Pharoah Sanders: Pharoah

Jeff Tamarkin on November 27, 2023
Pharoah Sanders: Pharoah

The backstory of this 1976 recording by the late tenor saxophonist Pharoah Sanders is so fascinating and convoluted that it takes a 64-page booklet—included in the box set—to unravel it all. In short, Sanders entered the studio determined to make an album for India Navigation Records producer Bob Cummins that was different than anything the saxophonist had recorded before. His accompanists were an odd, mismatched assortment that included Sanders’ then-wife, Bedria, on harmonium for one track—an instrument she had never played before. That drumless tune, “Harvest Time,” runs more than 20 minutes, the first half of which sails along in an easygoing style that has been described in the past as bordering on new age. It changes course midway, heading into more freeform, Indian-leaning territory, but never really takes off. The other two selections on the original recording, “Love Will Find a Way” and “Memories of Edith Johnson,” dispense with the harmonium and add organist Clifton “Jiggs” Chase and drummer Greg Bandy to a lineup that already includes guitarist Tisziji Munoz, bassist Steve Neil and percussionist Lawrence Killian.
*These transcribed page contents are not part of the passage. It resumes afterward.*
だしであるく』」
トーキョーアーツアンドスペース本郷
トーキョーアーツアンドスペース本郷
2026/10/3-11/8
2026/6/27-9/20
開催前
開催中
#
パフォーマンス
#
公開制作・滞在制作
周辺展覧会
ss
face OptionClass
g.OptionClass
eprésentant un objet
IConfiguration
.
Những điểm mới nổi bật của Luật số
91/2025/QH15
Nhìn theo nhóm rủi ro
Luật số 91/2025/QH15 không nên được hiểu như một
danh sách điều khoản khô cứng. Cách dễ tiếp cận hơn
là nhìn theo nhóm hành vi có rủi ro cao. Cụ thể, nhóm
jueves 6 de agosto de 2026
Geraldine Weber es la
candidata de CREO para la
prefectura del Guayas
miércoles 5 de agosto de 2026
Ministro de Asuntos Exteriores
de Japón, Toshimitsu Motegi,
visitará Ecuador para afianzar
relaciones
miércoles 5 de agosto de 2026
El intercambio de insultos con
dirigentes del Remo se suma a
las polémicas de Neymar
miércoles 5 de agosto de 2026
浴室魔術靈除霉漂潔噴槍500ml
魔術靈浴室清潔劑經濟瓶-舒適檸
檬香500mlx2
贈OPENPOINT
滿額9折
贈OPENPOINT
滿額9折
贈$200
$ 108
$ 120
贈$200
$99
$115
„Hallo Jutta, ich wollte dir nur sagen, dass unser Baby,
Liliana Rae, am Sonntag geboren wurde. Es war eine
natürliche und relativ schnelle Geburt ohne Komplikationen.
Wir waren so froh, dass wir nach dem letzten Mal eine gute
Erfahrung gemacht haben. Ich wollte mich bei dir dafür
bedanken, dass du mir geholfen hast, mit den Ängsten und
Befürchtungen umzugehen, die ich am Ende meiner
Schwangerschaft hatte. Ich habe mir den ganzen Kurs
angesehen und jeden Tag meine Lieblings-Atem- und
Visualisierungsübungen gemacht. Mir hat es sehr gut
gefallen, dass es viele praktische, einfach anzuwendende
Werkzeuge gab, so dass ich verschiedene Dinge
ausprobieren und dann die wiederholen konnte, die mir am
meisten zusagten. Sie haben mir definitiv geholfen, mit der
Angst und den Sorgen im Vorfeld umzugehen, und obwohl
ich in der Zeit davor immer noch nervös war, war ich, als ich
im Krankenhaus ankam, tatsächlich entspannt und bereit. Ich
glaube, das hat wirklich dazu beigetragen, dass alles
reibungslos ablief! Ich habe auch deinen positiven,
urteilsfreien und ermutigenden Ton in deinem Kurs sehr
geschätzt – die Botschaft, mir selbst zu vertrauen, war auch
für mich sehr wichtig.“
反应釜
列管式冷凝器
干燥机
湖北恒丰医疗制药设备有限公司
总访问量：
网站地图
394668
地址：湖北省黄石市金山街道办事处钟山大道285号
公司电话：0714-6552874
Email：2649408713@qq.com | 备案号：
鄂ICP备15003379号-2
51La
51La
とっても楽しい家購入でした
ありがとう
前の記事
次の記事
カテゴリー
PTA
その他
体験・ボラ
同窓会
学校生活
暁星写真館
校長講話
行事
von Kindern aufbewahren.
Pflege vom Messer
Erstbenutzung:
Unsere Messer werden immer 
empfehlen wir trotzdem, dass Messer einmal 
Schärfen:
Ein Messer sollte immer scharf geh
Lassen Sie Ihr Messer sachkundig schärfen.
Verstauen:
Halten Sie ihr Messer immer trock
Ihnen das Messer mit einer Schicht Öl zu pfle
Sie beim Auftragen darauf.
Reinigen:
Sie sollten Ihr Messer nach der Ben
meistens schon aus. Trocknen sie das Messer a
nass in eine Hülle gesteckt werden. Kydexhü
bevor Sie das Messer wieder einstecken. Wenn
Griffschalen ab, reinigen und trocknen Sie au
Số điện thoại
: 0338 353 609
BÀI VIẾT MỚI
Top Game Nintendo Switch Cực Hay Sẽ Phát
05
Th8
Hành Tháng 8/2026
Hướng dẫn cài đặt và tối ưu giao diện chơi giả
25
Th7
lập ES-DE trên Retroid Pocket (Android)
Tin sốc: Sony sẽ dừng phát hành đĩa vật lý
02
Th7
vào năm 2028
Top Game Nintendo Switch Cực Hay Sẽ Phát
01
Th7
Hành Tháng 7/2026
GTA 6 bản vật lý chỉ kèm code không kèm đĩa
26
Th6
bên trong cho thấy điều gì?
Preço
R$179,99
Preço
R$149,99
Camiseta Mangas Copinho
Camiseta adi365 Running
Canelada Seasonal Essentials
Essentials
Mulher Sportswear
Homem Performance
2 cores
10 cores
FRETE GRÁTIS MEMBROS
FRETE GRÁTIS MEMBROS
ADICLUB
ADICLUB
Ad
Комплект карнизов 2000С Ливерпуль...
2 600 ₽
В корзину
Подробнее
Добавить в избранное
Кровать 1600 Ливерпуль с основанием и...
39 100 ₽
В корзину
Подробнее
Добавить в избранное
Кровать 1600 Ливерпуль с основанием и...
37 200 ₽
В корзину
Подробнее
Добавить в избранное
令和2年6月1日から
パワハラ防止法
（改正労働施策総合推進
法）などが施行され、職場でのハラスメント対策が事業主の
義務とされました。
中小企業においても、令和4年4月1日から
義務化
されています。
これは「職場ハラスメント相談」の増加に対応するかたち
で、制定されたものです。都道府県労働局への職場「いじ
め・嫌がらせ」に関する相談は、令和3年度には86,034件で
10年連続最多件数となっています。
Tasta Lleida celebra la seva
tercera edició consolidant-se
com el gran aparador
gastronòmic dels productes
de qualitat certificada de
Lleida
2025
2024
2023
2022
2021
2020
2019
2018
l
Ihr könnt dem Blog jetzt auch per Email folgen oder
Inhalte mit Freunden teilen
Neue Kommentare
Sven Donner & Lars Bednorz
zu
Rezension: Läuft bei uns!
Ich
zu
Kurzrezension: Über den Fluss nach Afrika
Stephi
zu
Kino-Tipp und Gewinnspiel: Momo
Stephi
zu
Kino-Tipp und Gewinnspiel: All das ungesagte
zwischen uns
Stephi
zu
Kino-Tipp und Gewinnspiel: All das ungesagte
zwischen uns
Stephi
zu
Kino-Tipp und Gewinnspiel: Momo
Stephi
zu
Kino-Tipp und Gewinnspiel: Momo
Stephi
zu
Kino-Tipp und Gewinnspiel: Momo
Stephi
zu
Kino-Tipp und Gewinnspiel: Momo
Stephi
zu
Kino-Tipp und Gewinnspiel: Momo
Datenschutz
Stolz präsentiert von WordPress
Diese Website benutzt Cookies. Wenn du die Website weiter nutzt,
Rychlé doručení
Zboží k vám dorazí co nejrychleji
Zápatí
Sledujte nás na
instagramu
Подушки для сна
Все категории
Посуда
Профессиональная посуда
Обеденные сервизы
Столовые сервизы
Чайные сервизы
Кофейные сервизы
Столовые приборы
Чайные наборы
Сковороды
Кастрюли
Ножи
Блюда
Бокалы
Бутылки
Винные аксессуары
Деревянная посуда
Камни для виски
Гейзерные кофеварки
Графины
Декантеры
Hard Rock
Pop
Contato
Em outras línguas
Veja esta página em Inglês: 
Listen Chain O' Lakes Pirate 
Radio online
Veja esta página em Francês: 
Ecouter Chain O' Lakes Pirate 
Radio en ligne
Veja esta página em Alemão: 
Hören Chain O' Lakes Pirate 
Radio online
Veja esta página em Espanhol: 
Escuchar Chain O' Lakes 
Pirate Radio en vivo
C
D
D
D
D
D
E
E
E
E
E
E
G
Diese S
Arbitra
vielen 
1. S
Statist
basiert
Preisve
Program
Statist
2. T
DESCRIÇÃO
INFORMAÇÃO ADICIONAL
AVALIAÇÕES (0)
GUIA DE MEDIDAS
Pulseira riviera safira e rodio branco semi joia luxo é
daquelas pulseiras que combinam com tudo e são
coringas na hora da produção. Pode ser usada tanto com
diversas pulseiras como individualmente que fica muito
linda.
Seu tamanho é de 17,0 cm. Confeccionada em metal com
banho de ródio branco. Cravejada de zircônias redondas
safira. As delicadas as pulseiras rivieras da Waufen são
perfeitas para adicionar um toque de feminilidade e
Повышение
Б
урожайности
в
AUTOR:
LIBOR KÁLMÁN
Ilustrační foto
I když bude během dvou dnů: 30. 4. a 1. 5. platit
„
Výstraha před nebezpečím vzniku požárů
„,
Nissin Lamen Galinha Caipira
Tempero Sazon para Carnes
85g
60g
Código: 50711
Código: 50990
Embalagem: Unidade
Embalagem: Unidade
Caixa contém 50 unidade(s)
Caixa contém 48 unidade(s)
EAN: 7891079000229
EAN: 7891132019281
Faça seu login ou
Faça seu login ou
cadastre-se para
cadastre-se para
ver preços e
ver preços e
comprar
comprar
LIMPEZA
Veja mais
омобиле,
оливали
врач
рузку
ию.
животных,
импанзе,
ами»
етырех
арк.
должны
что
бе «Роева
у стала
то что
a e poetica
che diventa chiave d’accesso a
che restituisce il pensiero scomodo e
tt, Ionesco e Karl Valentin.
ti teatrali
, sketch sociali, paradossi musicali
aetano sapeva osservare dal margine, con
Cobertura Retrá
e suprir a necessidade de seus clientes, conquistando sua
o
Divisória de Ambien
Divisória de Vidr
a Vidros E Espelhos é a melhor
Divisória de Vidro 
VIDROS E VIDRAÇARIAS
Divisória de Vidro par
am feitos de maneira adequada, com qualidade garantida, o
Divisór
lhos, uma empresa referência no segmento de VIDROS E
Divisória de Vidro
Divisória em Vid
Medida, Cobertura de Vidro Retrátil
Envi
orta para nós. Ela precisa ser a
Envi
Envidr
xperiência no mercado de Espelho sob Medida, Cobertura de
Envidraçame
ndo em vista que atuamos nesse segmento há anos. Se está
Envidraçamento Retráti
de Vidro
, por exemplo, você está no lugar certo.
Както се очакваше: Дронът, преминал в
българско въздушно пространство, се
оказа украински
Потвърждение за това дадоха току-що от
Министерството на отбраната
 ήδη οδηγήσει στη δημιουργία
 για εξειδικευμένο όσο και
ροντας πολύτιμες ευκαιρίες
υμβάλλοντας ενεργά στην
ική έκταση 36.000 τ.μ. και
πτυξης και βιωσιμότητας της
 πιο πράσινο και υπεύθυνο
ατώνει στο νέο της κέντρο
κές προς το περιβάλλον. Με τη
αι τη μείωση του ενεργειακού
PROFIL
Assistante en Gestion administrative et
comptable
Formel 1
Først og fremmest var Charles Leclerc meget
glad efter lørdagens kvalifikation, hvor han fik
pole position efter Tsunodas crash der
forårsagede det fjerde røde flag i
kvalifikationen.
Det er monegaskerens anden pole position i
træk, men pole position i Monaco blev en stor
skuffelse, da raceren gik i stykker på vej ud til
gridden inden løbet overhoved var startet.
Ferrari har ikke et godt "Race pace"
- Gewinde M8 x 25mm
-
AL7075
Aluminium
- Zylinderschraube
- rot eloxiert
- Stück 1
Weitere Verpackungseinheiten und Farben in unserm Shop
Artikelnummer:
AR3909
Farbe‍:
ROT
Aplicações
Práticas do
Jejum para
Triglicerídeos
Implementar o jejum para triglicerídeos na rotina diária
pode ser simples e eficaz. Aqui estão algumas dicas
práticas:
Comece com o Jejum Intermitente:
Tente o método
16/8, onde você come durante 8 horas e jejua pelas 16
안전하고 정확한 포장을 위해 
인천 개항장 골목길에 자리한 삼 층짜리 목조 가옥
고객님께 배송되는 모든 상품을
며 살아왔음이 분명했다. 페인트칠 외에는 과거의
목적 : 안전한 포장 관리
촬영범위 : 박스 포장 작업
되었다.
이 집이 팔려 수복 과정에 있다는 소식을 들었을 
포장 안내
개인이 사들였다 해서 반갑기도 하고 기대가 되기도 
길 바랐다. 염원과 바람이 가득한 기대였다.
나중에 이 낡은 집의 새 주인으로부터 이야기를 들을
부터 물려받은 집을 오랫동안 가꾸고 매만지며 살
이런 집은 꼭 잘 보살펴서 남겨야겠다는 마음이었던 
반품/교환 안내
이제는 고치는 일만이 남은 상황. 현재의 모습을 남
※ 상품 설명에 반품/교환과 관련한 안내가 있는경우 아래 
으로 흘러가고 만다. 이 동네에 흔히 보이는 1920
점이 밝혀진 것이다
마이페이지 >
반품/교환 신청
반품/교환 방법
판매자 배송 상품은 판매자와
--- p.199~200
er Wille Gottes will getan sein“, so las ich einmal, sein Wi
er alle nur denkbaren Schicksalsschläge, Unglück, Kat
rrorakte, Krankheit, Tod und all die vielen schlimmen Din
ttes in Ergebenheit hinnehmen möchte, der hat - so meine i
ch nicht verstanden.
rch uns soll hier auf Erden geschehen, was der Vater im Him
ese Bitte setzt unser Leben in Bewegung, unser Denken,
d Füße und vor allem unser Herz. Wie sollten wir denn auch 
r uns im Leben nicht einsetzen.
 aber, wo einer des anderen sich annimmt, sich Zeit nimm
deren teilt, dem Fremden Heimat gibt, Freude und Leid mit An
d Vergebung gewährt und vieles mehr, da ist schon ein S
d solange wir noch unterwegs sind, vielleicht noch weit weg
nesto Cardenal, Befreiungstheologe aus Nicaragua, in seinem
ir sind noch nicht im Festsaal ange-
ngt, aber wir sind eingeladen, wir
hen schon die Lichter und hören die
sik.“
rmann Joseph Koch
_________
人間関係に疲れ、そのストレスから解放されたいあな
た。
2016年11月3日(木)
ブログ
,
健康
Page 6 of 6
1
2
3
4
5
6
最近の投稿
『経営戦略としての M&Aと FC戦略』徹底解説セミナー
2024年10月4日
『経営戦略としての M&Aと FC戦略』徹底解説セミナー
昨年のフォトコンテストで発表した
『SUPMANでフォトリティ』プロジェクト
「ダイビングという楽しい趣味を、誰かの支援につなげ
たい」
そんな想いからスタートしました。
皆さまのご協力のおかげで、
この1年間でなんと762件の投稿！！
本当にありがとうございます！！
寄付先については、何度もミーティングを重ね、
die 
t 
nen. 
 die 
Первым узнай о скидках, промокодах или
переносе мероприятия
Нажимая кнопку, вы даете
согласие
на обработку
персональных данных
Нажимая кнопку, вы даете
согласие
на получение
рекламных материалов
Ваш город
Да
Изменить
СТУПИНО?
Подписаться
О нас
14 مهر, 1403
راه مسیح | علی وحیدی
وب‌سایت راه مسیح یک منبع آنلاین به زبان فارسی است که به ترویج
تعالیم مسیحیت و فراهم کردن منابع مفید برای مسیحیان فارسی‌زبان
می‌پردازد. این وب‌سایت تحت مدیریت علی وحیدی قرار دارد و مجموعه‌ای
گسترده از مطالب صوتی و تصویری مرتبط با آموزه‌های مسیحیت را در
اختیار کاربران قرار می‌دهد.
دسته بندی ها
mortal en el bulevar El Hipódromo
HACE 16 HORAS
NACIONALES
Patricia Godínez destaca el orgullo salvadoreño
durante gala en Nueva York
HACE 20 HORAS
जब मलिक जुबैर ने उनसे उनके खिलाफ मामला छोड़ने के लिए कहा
Sanders provides a vocal on the first cut, which leans toward R&B, while the final offering is more typically chaotic and free, not dissimilar to Sanders’ better-known Impulse Records label releases a few years earlier. The diversity of the album’s three pieces, and a lack of sufficient distribution, largely kept it out of circulation—in an interview conducted shortly before his 2022 passing, Sanders seemed to have little memory of it. But it’s worth a fresh listen—there are moments of inspiration amidst the less motivated sections. The re-release is augmented by two previously unissued live 1977 quartet recordings of “Harvest Time” that recast the number almost wholly, adding context to the mysterious music that was, in its own time, often, and wrongly, considered a failure.